Não simpatizo com a importância conferida aos parceiros que têm assento no órgão de consulta e concertação social que, esta manhã, esteve a discutir o salário mínimo para 2020. Aceite-se, e até pode considerar-se desejável, que patrões e sindicatos sejam ouvidos em relação às grandes linhas estratégicas do governo, mas exagera-se quando se lhes atribuem poderes, que a Constituição não lhes outorga, porque para tal lá estão os deputados, eles sim legitimados, não só para criarem a legislação, mas também para apoiarem ou desaprovarem a que provenha do Executivo.
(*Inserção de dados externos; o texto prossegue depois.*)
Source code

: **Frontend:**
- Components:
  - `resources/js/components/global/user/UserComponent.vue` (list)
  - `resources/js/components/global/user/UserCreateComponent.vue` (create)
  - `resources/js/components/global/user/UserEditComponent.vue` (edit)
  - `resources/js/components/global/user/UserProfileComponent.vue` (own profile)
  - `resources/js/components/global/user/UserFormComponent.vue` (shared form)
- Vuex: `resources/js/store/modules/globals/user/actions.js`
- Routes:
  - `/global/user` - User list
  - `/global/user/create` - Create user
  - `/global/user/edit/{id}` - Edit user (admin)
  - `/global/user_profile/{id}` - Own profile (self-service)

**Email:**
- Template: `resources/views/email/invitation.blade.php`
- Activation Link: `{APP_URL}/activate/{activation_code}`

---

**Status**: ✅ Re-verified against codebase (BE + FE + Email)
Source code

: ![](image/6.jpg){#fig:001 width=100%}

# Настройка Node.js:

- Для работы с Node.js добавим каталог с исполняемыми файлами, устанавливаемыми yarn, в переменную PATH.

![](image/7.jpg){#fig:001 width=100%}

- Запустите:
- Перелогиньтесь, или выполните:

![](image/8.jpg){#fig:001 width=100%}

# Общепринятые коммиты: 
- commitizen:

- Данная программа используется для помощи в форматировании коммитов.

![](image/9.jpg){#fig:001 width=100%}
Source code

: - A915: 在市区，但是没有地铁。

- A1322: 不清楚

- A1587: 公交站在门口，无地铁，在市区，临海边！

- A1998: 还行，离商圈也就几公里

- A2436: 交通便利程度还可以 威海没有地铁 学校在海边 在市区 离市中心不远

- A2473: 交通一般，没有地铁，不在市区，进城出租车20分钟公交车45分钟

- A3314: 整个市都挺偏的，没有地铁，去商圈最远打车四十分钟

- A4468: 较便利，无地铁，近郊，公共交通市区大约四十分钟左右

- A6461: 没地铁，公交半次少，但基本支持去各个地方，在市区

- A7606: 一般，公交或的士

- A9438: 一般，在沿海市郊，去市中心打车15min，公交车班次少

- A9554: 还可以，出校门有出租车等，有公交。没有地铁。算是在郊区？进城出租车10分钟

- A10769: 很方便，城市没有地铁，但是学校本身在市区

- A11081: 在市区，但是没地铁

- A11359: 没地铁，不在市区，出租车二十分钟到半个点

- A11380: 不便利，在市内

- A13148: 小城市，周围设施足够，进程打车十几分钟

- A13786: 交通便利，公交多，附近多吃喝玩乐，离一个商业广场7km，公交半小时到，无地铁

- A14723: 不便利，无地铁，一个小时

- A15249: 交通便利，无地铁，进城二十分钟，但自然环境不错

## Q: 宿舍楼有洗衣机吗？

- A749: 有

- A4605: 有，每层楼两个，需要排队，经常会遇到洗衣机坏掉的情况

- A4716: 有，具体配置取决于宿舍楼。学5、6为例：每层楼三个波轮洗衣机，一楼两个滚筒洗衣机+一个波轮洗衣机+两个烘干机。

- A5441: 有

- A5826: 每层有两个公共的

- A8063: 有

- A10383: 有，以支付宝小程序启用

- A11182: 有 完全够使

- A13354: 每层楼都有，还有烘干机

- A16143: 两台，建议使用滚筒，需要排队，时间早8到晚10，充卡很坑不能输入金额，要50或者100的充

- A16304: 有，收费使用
Considerar que a CIP, a CAP, a CCP ou as demais associações patronais possam ter direito de veto sobre a legislação laboral ou o valor do salário mínimo é algo que não se formata no tipo de organização política criada no nosso texto fundamental.
A reunião de hoje tem como contexto a vontade do governo em retomar a situação existente antes da crise financeira de 2008, quando o peso dos salários na economia era de 64,8%, ou seja mais 4,5% do que o indicador verificado no ano transato e quase 6% acima do deixado por Passos Coelho como legado da sua lamentável passagem pelo poder. Para já o governo aposta em 635 euros como valor aprovado para o salário mínimo do próximo ano, esperançado em assim contagiar o correspondente aumento do salário médio.
Aparentemente a aposta governativa surge a contracorrente da realidade internacional onde, desde os anos 70, tem havido uma progressiva descida desse peso dos salários na economia da maioria dos países sujeitos a um estudo da Organização Internacional do Trabalho. A explicação decorre dos progressos tecnológicos, da financeirização da economia, da globalização do mercado da mão-de-obra e da fragilização dos sindicatos. Mas a acelerada redução da taxa de desemprego, que já ronda os 6%, anda a dificultar a contratação de recursos humanos pelas empresas, daí obrigadas à oferta de condições remuneratórias mais aliciantes.
Essa evidência ficou demonstrada no boletim do INE, que demonstra um salto de 2,9% no salário médio entre setembro deste ano e o período homólogo do ano transato. O que leva o investigador José Castro Caldas, da Universidade de Coimbra, a relativizar o objetivo de 750 euros proposto pelo governo para o final da legislatura. É que, segundo confiou ao jornalista Sérgio Aníbal, no «Público»: “olhando para os últimos números disponíveis, a meta definida pelo primeiro-ministro não parece assim tão ambiciosa. Com uma variação nominal dos salários acima de 3%, idêntica à que já se está a registar, repor o peso dos salários no PIB ao nível pré-crise já seria conseguido, sem que fossem precisas novas medidas” O que o leva a concluir que “isto que está a ser apresentado como um impulso dos salários pode acabar por afinal ser um impulso para a moderação salarial”.
Convenhamos que ninguém consegue ter um padrão de vida decente com 750 euros mensais, fazendo todo o sentido um valor consideravelmente mais elevado se a evolução da economia o vier a possibilitar. Razão para compreender a aparente assertividade com que os patrões encaram as intenções governamentais: é que, na realidade, eles estão cientes de não terem no horizonte as condições favoráveis facultadas pelo desgoverno das direitas, quando acreditaram na possibilidade de verem aumentadas as mais-valias dos seus negócios a níveis, que as circunstâncias agora lhes impedem.